Brief A:
Can you condense the paragraph in the passage on affirmations that begins "As years went by and some of us kept in touch" into a shorter version that keeps its main facts?

Source passage:
________

I am also not going to delve into how to use affirmations since there is more than enough material out there devoted to the subject. My interest isn’t even about the pithy little statements that are used as affirmations, like Coué’s best-known example (“Every day, in every way, I’m getting better and better”). I am talking about larger scale concepts, like a global worldview or, the theme of your own story.
It is being written as you live through each day. It can be something that just happens, a series of events that you might choose to assign some overall meaning in hindsight. Alternatively, you might opt for more control as the author of your own autobiography. That won’t let you spell out every little detail, but it can do wonders for the story taking shape in a way that you would prefer.
I have seen this demonstrated most potently, and unfortunately, by rads who use the technique against themselves. They are not intentionally self-destructive. They just fall into bad habits of thinking.
Around my completion of residency/fellowship, the job market was crummy (still a way to go before hitting rock bottom). It wasn’t the best time to be emerging from training and launching a career, especially in the area some of us intended to live. None of us were Pollyannas about the situation but some were definitely more doom and gloom-ish than others.
As years went by and some of us kept in touch, I noticed that the more severe doomers (one, I recall, lamented “so much for a good career” only a couple of years into his) never seemed to get happier. It didn’t matter that we were gaining competence and confidence along with better wages and titles. The doomers always found new things to be glum about.
While I wasn’t Dr. Sunshine about my first couple of jobs going sideways, including a promised partnership that failed to materialize, I did have the core notion that, however it happened, I would find ways to succeed. Obstacles that might have made the doomers say “See? We can’t win” would make me think, “This won’t stop me.” Maybe that was one of my affirmations.
As years passed and the job market recovered, a lot of the doomers stayed put in positions that dissatisfied them. They tried slowly grinding their way up chains of command or otherwise writing their own stories that this was as good as they could expect. I hope that they found some happiness in their slow-but-steady progress.

________

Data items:

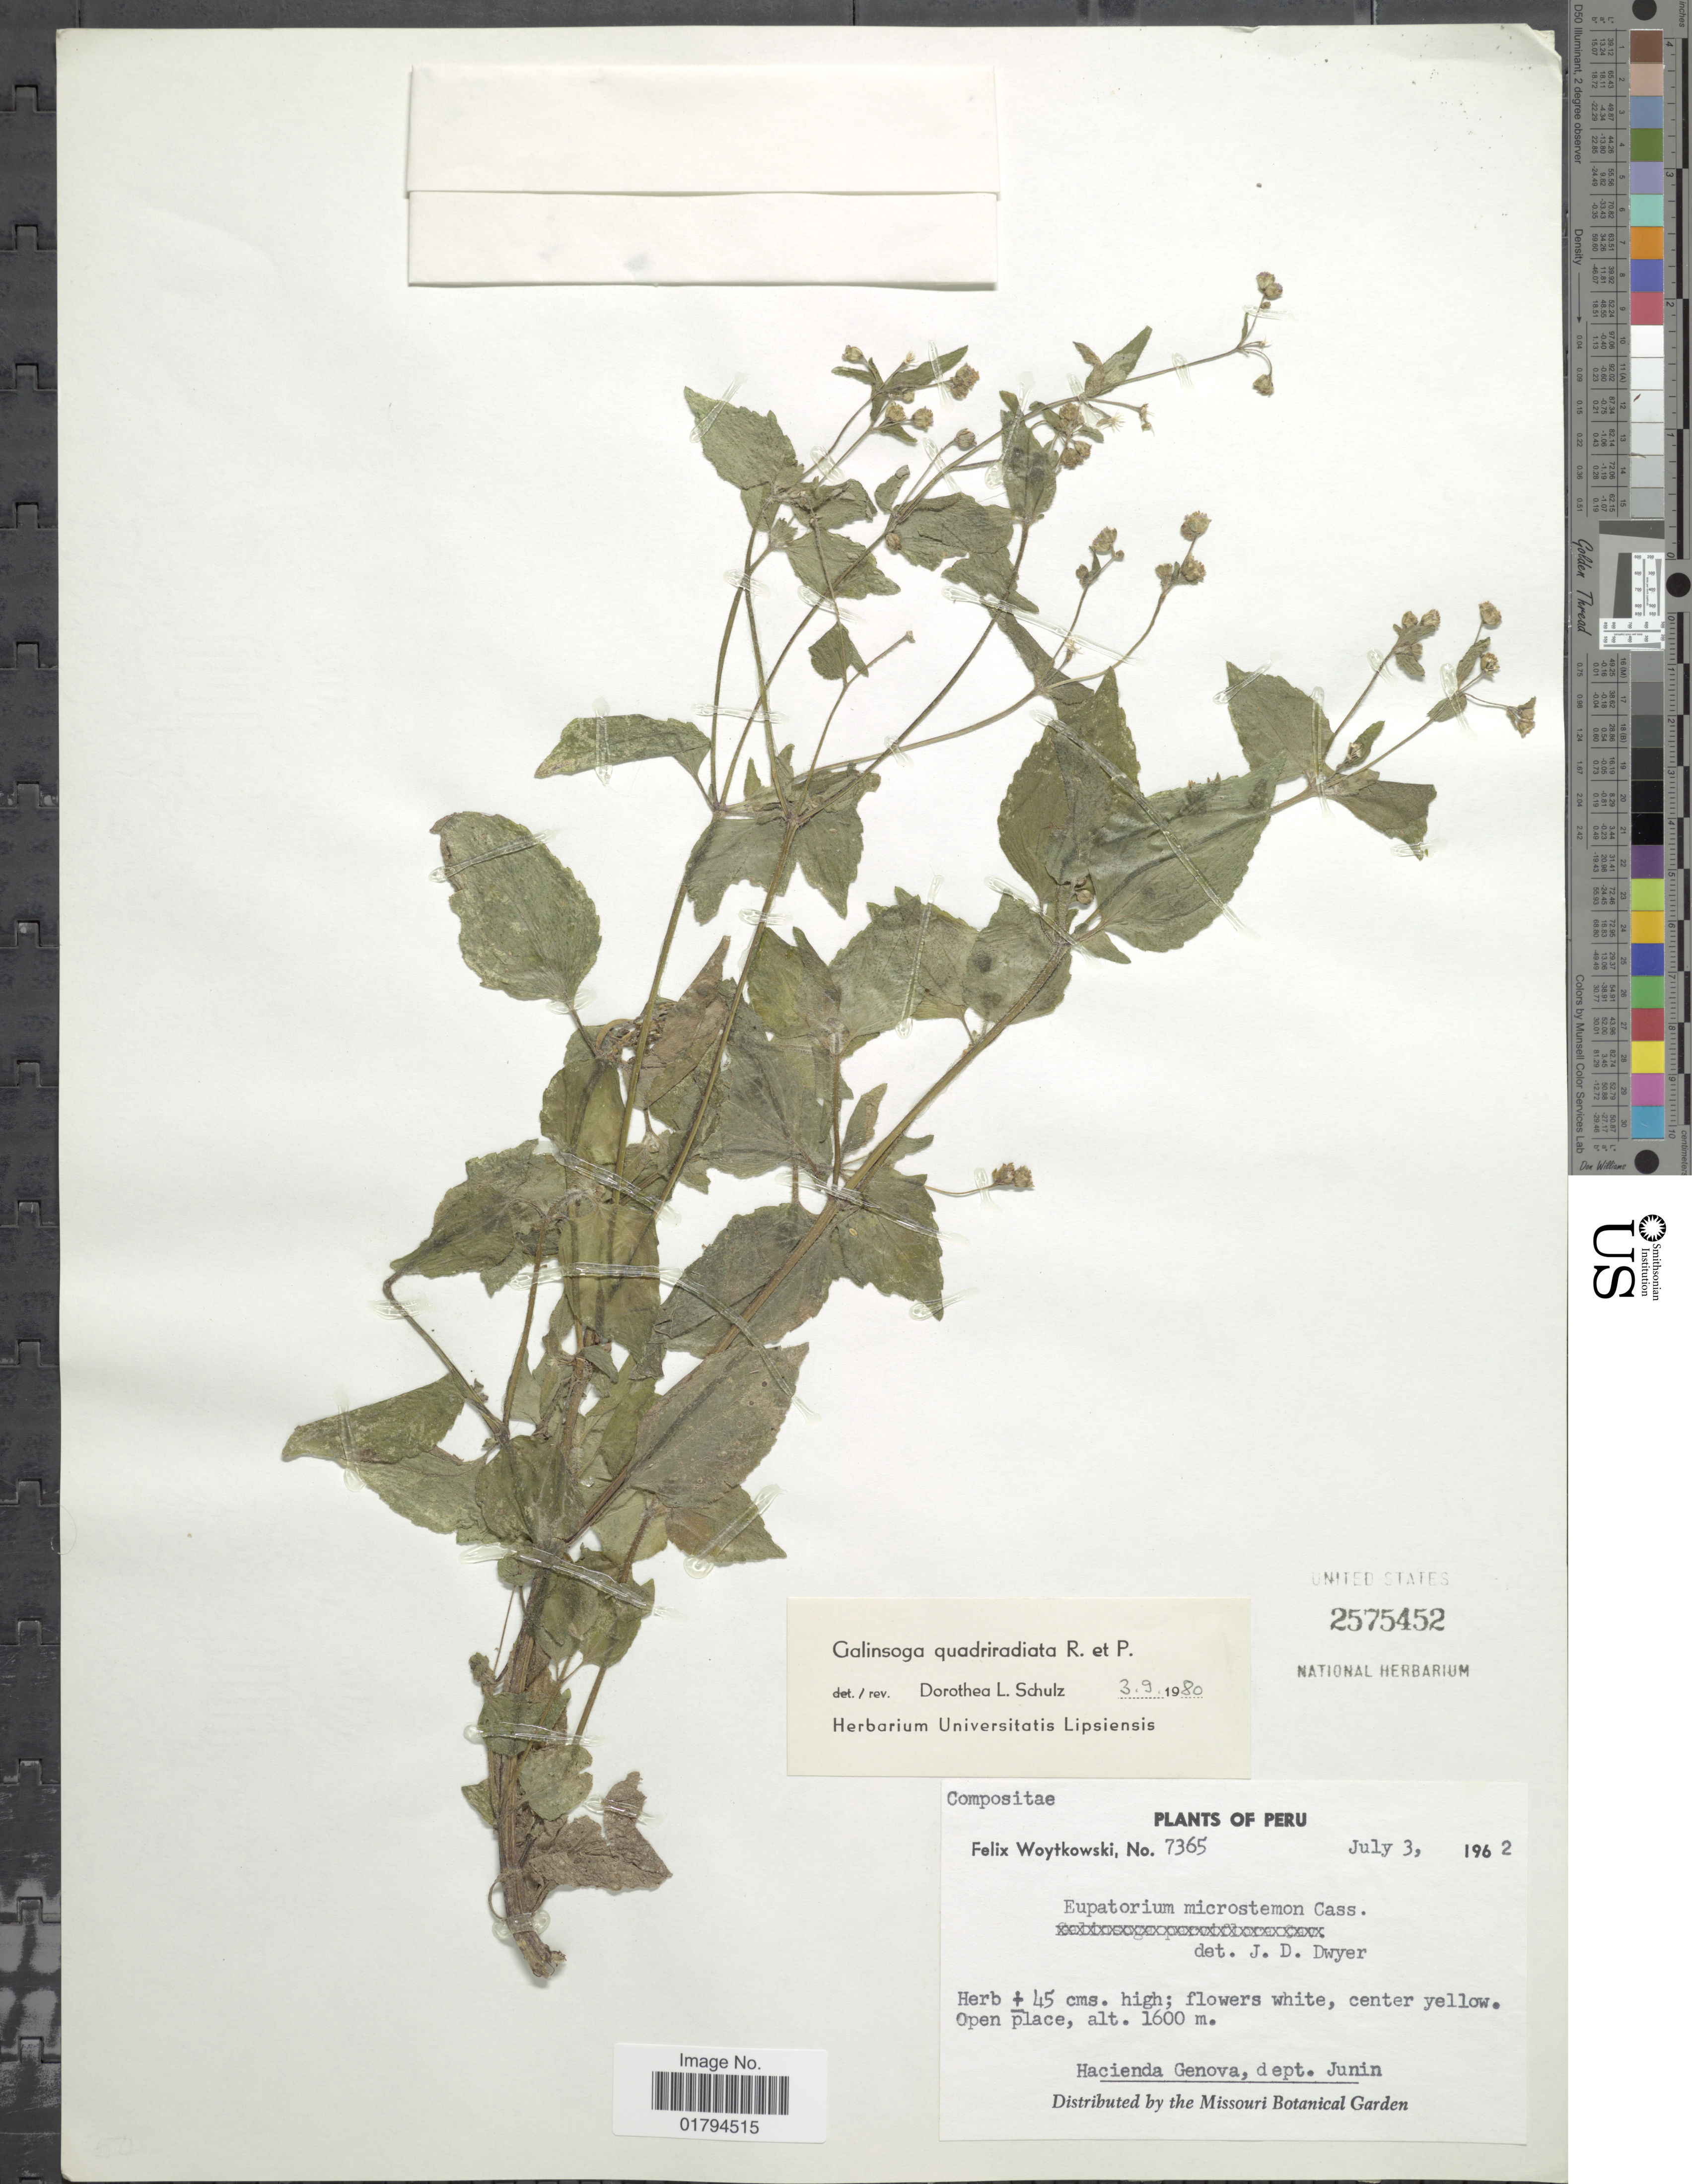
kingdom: Plantae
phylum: Tracheophyta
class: Magnoliopsida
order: Asterales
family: Asteraceae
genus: Galinsoga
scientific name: Galinsoga quadriradiata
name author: Ruiz & Pav.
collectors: F. Woytkowski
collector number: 7365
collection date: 1962-07-03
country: Peru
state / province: Junín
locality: Hacienda Genova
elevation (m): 1600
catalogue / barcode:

________

Brief B:
Could you recast the records as a Markdown table with columns n and Line, starting at the line that contains "collection date: 1962-07-03" and ending at the last line of the records, and leaving out blank lines?

Full response A:
Among those who stayed in touch over the years, the most severe doomers never grew happier. One lamented "so much for a good career" only a couple of years in. They stayed unhappy even as the group gained competence, confidence, better wages and titles, and they always found new things to be glum about.

Full response B:
| n | Line |
|---|---|
| 1 | collection date: 1962-07-03 |
| 2 | country: Peru |
| 3 | state / province: Junín |
| 4 | locality: Hacienda Genova |
| 5 | elevation (m): 1600 |
| 6 | catalogue / barcode: |